▸ ACTION ITEM: Exact reproductions of all the entries, please, and no pictures.

[[ DATA FOR PROCESSING open ]]

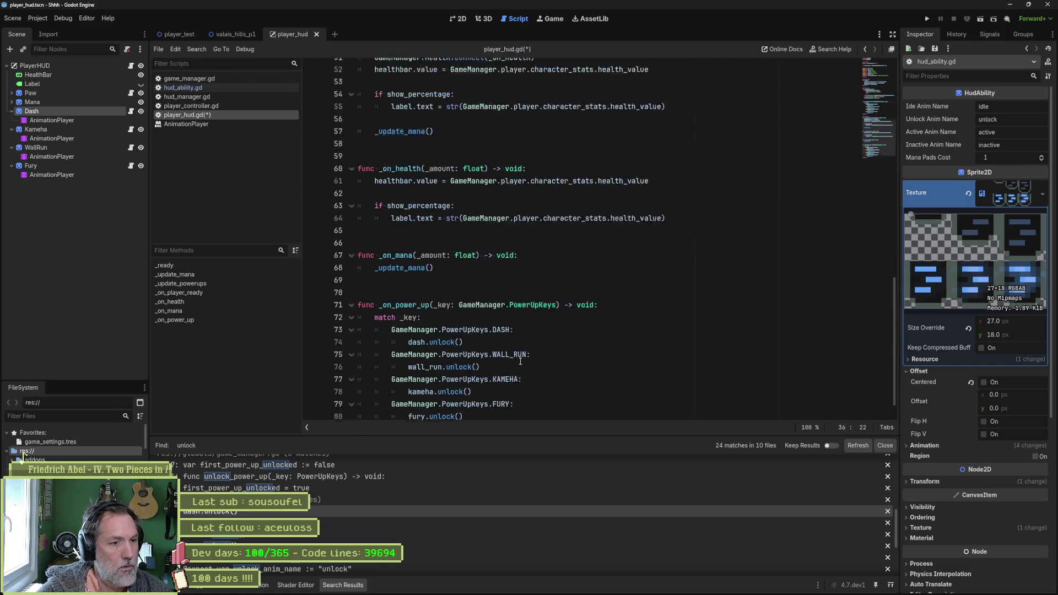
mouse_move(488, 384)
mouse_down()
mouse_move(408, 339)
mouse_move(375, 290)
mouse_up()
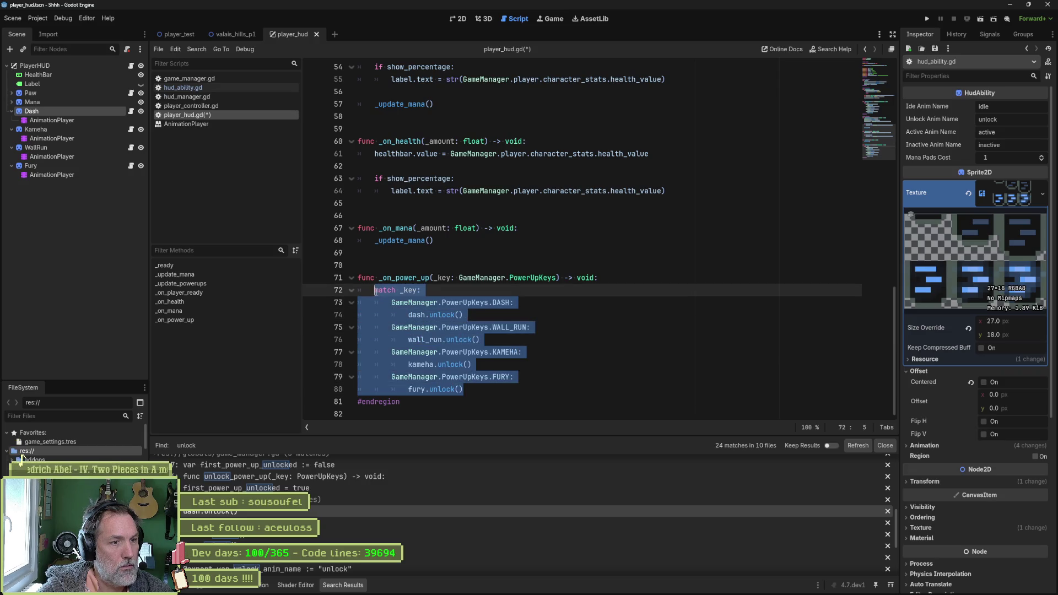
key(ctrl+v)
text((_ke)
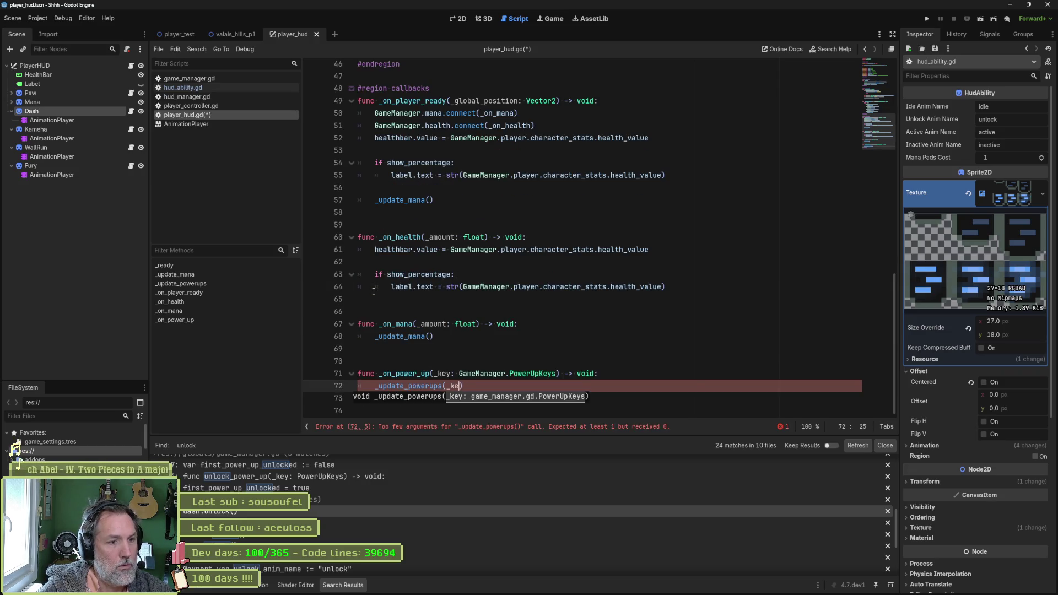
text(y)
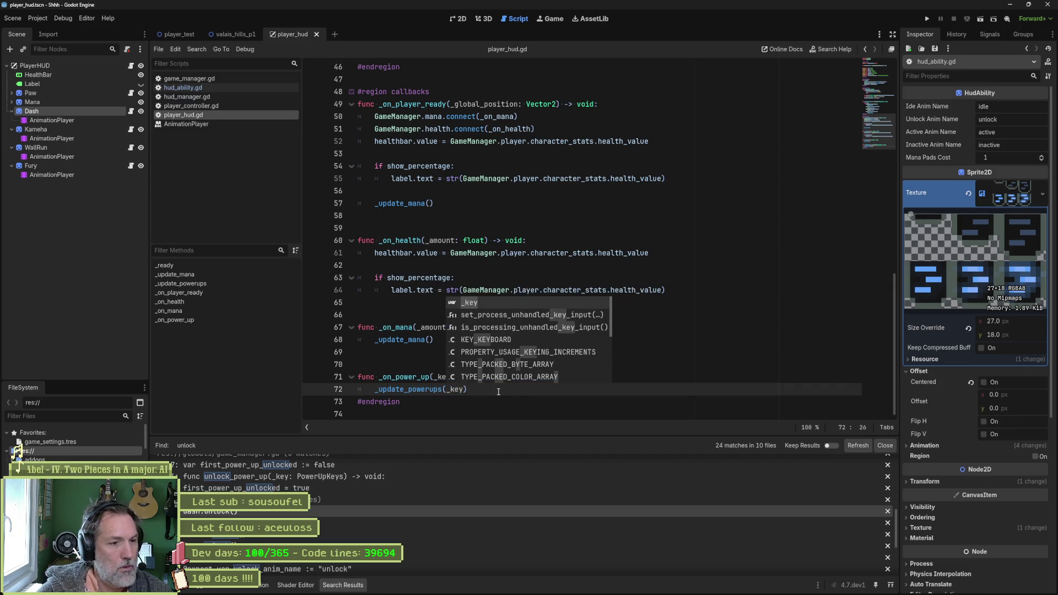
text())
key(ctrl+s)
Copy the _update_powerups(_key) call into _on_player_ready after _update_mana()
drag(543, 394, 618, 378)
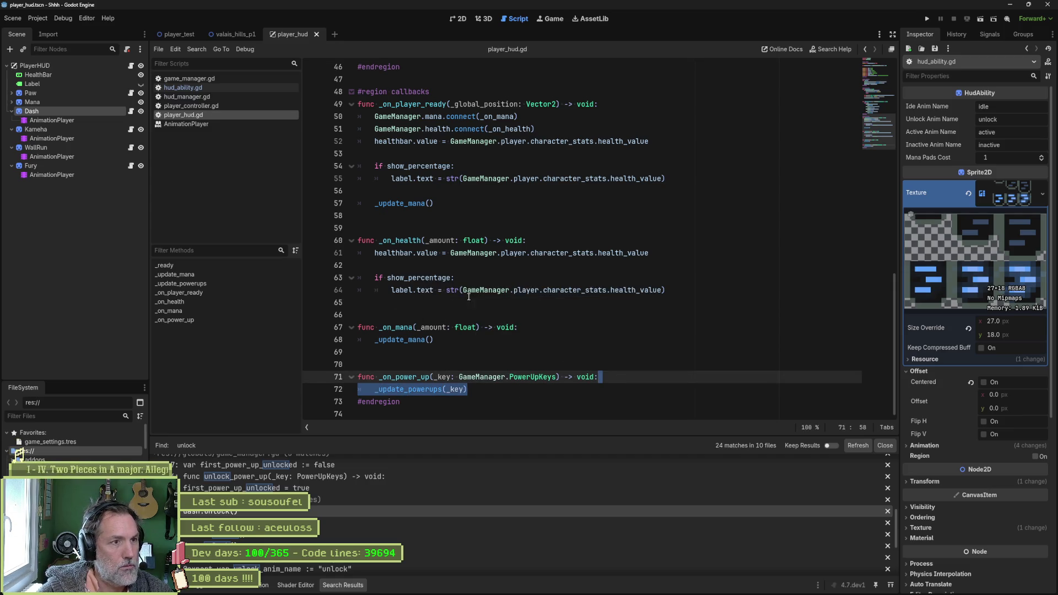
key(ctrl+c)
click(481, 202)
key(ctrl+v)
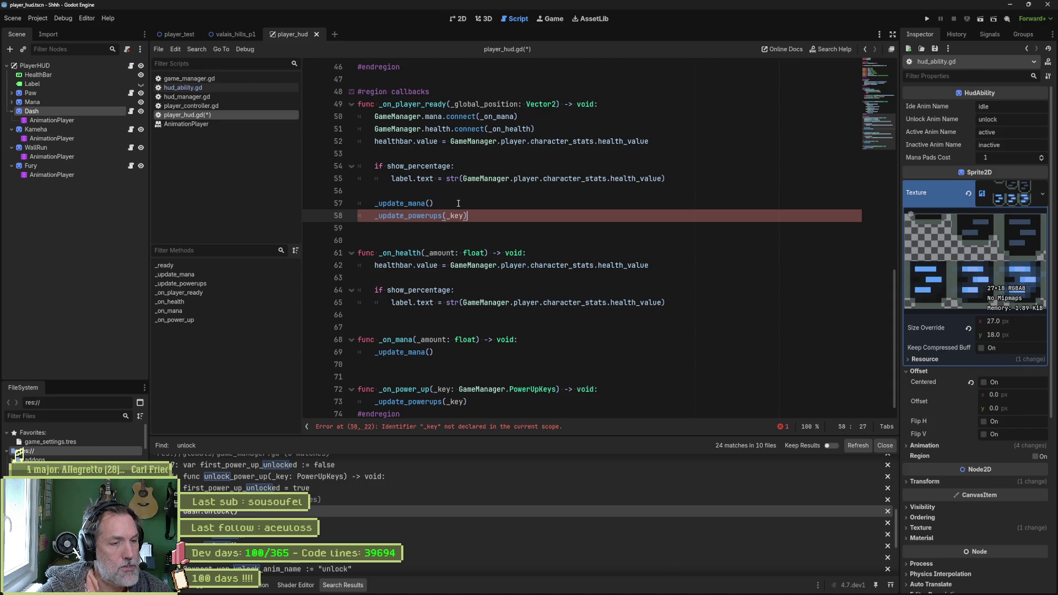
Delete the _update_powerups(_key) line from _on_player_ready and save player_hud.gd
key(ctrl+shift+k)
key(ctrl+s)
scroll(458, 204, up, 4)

[[ DATA FOR PROCESSING closed ]]

▸ PROBLEM SOLUTION:
mouse_move(488, 384)
mouse_down()
mouse_move(408, 339)
mouse_move(375, 290)
mouse_up()
key(ctrl+v)
text((_ke)
text(y)
text())
key(ctrl+s)
Copy the _update_powerups(_key) call into _on_player_ready after _update_mana()
drag(543, 394, 618, 378)
key(ctrl+c)
click(481, 202)
key(ctrl+v)
Delete the _update_powerups(_key) line from _on_player_ready and save player_hud.gd
key(ctrl+shift+k)
key(ctrl+s)
scroll(458, 204, up, 4)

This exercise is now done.